Sormak istediğim çok şey vardı ama Tenshi'yi bunaltmak istememiştim.Gerçekten pek iyi gözükmüyordu.Gülümsedim ve eğer istediği bir şey olursa söyleyebileceğini hatırlatıp yanından ayrıldım.Çocukların yanına gittiğimde olayla ilgili bir kaç fikir yürütüyorlardı.Sung Gyu bu durumdan çok rahatsız olmuştu.Detayları bilmemek onu tedirgin hissettiriyor olmalıydı.

''Çok uzamadı mı sizce de?Yume her şeyi anlatacağını söyledi zaten.Sadece biraz daha beklememiz lazım.'' dedi Woo Hyun kendini koltuğa bırakırken.

Sung Jong'da Woo Hyun'u onaylamıştı.Böylece bu konu Yume gelene kadar kapanmıştı.En azından ben öyle olacağını düşünüyordum.Bugünkü ödül töreni hakkında bir sohbete başlamıştık ki bir süre sonra odanın kapısı çaldı.Hepimiz önce birbirimize sonra Tenshi'ye bakmıştık.Tenshi ağır hareketlerle yataktan kalkıp kapıya gitmişti.Oturduğum yerden öne doğru eğilip kapıya baktım.Akari gelmişti.Tenshi'yi baştan aşağı süzmüş ve odaya gidebileceğini,kendisinin bizimle kalacağını söylemişti.Tenshi sadece başıyla onaylayıp odadan çıktı.Akari'nin de onunla gitmesi gerektiğini düşünüyordum ama bu kızların görev bilinci çok kuvvetliydi.Woo Hyun koltuktan kalkıp Akari'ye oturmasını söyledi ve kendisi de yatağa oturdu.Kısa süren ölüm sessizliğini Sung Yeol bozmuştu.

''Akari,sence kızlar ne zaman gelir?'' dedi sesi oldukça boğuktu.

''Bilmiyorum.'' deyip kafasını salladı Akari.

''Psişik güçlerin bununla ilgili bir şey söylemiyor mu?Telepati yeteneğine sahip olmanız gerekmez mi?'' dedi Sung Gyu.Dalga geçiyordu.
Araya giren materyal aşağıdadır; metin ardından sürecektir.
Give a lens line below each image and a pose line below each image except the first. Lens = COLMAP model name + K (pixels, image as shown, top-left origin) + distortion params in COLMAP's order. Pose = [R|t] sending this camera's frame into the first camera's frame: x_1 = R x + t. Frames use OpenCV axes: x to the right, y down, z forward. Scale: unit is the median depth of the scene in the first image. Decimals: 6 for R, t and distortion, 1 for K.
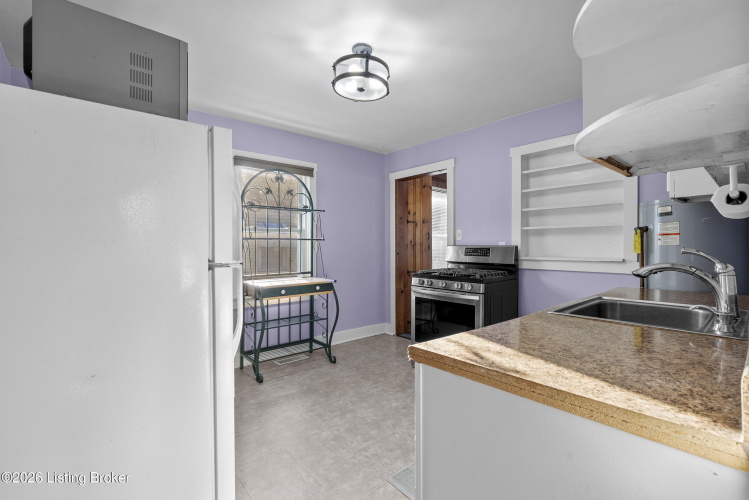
lens RADIAL K [[342.2, 0, 377.0], [0, 342.2, 245.6], [0, 0, 1]] dist [-0.002170, 0.000344]
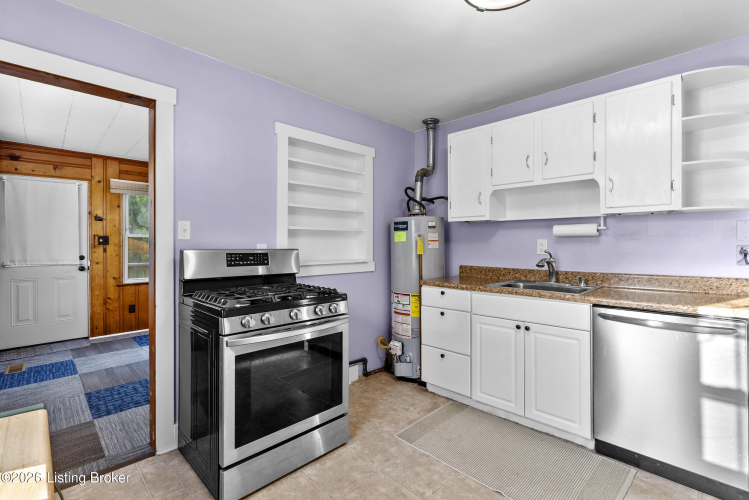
lens RADIAL K [[342.2, 0, 377.0], [0, 342.2, 245.6], [0, 0, 1]] dist [-0.002170, 0.000344]
pose [[-0.063237, -0.001462, 0.997997, -0.391464], [0.001023, 0.999998, 0.001530, -0.008829], [-0.997998, 0.001117, -0.063235, 0.835529]]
''Her zaman değil.Bu konu hakkında bir bilgiye sahip olmayan insanların zihnini okumak kolay ama biz düşüncelerimizi kontrol edebiliriz.Bu da işleri zorlaştırıyor.Mesela,senin dalga geçer ses tonunun arkasında meraklı tarafının gizlendiğini biliyorum ama Yume ve Chikara'nın düşüncelerini okumak bu kadar kolay olmuyor.'' dedi Akari.Az önce Sung Gyu'nun kullandığı ses tonunu kullanarak.

Sung Gyu uzunca bir süre gözlerini Akari'den ayırmamıştı.Akari hiç tepki vermeyince gülüp bakışlarını başka bir yöne çevirdi.Odadaki televizyonu açıp kanallarda gezinmeye başlamıştı.Woo Hyun,Akari'ye bugünkü ödül töreni ve yolculuk hakkında bir sürü şey soruyordu.Bunu konuyu dağıtmak için yaptığını anlamak çok kolaydı.Akari'de ona yardımcı olup sorduğu her soruya cevap vermiş ve kendisi de bir şeyler sormaya başlamıştı.Bir süre sonra Hoya,Sung Gyu'nun yanına gitti ve onunla uğraşmaya başladı.Onu sohbete dahil etmek istese de şuan Akari ile konuşamayacak kadar sinirli olduğunu biliyorduk.Sung Gyu her sorunumuzu dinlerdi ama genelde kendisi pek bir şey anlatmazdı.O yüzden onu konuşturmak için farklı yöntemlere başvurmak zorunda kalırdık.Dong Woo,Hoya'nın yanına gidip ona yardımcı olmaya başlamıştı.Biz de Akari ile sohbet etmeye devam etmiştik.